Todo se sumaba al decreto del 19 de abril de 1864 que había dispuesto el surgimiento de las «Escuelas Fiscales». Por ende, las escuelas se multiplicarán, llegando a 1865 con la apertura de 34 nuevas escuelas oficiales y 6 particulares.

El Profesor Benjamín Lenoir, cuñado de Domingo Faustino Sarmiento, es nombrado por el Gobernador González al frente de dicho emprendimiento como «Inspector de las Escuelas Fiscales», llegando a contar el sistema educativo por ese año con 1.784 alumnos matriculados en las «oficiales» y 547 en las «particulares».

La importancia del tema educativo posterior al trauma del terremoto se siguió manifestando: el gobernador Nicolás Villanueva (1867 – 1870), para ejercer un mejor control y supervisión sobre los establecimientos educativos creó en 1867 el «Departamento General de Escuela»; y en 1872, su primo Arístides Villanueva, también gobernador, impulsó la «Superintendencia General de Escuelas», nombrando como primer secretario a Daniel Videla Correas.

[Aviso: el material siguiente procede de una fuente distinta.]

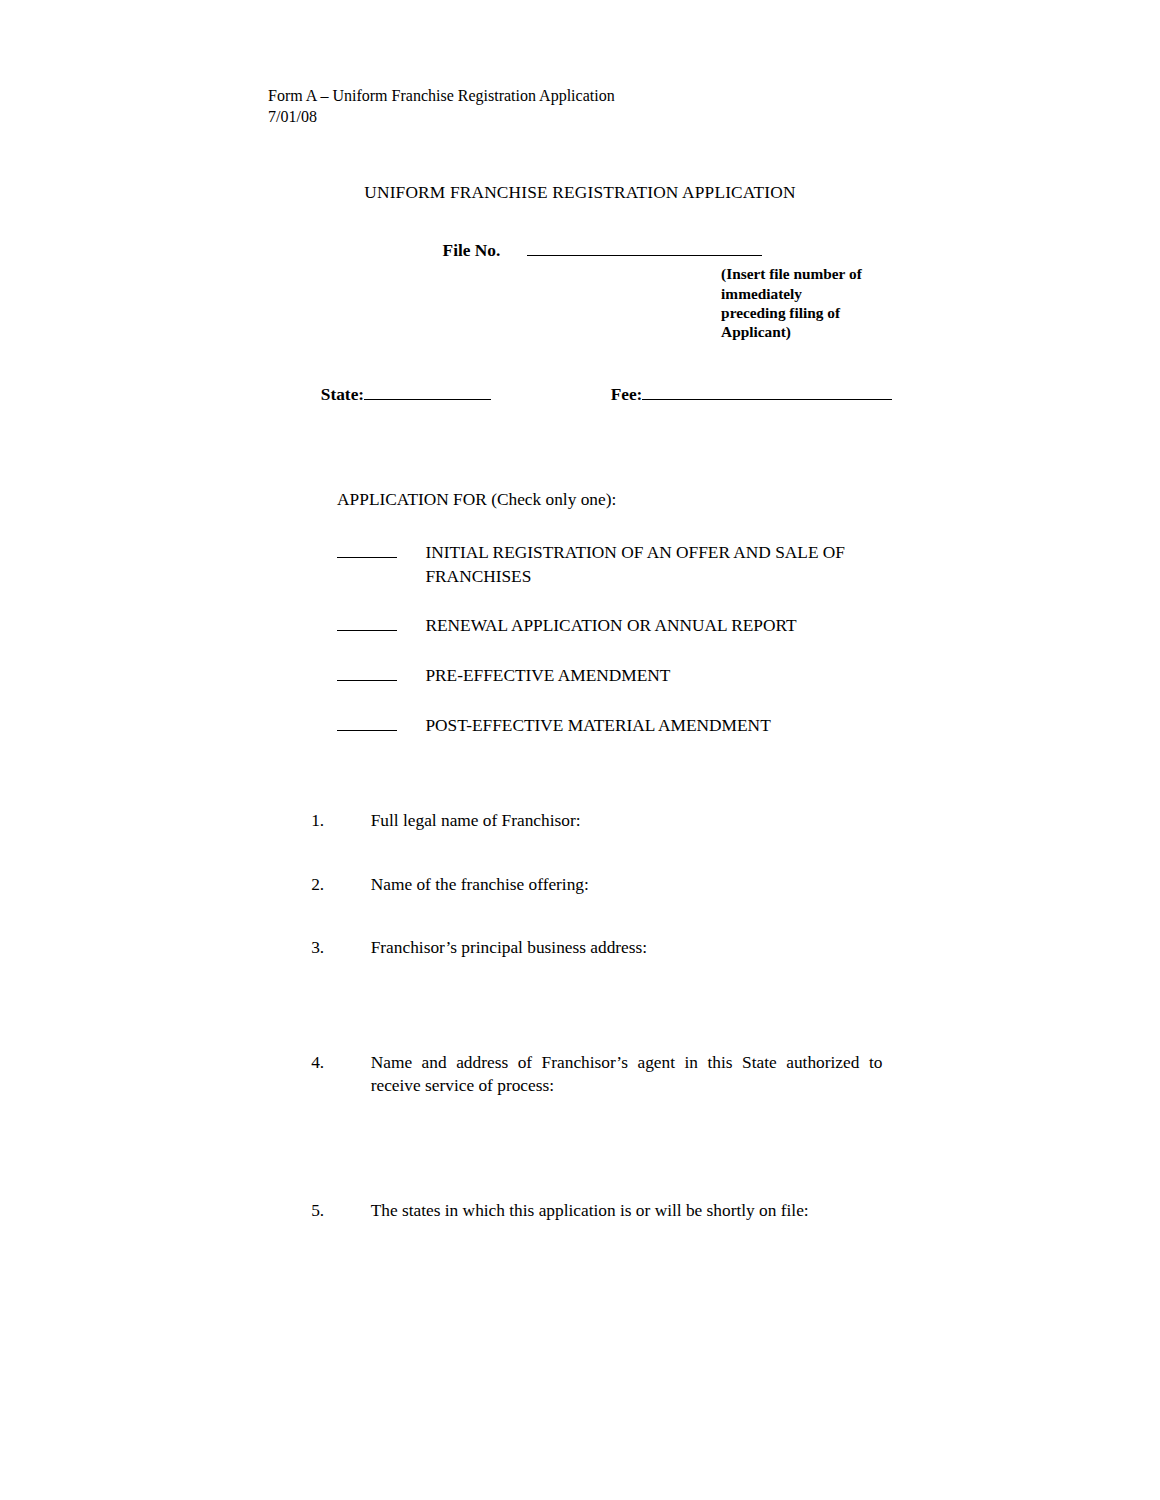Form A – Uniform Franchise Registration Application
7/01/08
UNIFORM FRANCHISE REGISTRATION APPLICATION
File No.
(Insert file number of immediately
preceding filing of Applicant)
State: Fee:
APPLICATION FOR (Check only one):
INITIAL REGISTRATION OF AN OFFER AND SALE OF FRANCHISES
RENEWAL APPLICATION OR ANNUAL REPORT
PRE-EFFECTIVE AMENDMENT
POST-EFFECTIVE MATERIAL AMENDMENT
1. Full legal name of Franchisor:
2. Name of the franchise offering:
3. Franchisor’s principal business address:
4. Name and address of Franchisor’s agent in this State authorized to receive service of process:
5. The states in which this application is or will be shortly on file:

También se constituyen las «Comisiones Escolares de Distrito», un antecedente directo de los actuales Consejos Municipales de Educación, conformados por dos miembros titulares y un suplente en cada departamento. Su amplia gama de actividades comprendía entre otras funciones, las de crear establecimientos nuevos: su edificación, ubicación y presupuestos. Además de contratar docentes, según fuera necesario en la medida que no violará cualquier norma «reñida con la moral y las buenas costumbres». Estimular la creación de bibliotecas, asesorar al gobierno provincial sobre «mentes brillantes, que merecieran ser becados, acordar premios para alumnos y ‘preceptores’». Es bueno recordar que el primer decreto de la gestión de Arístides Villanueva fue visionario: becar a Agustín Álvarez para estudiar en la Facultad de Derecho de Buenos Aires. Además, dictó la Ley Orgánica de Enseñanza Primaria, que contempló la obligatoriedad para los varones entre 7 y 12 años y para las niñas entre 6 y 13 años, antes aún que la vanguardista Ley N° 1420 («Los Villanueva, una dinastía de gobernadores», en «Historias de Familias» de Jaime Correas – 1992). Además construyó un gran número de escuelas, estimuló jornadas de capacitación para docentes y mejoró ostensiblemente sus haberes. Pero lo realmente novedoso y revolucionario, fue la liberación del servicio militar para quienes desearán proseguir estudios superiores.

Un buen ejemplo

En fin, también una crisis es un buen motivo para revisar nuestra historia y encontrar ejemplos de la mano de la educación.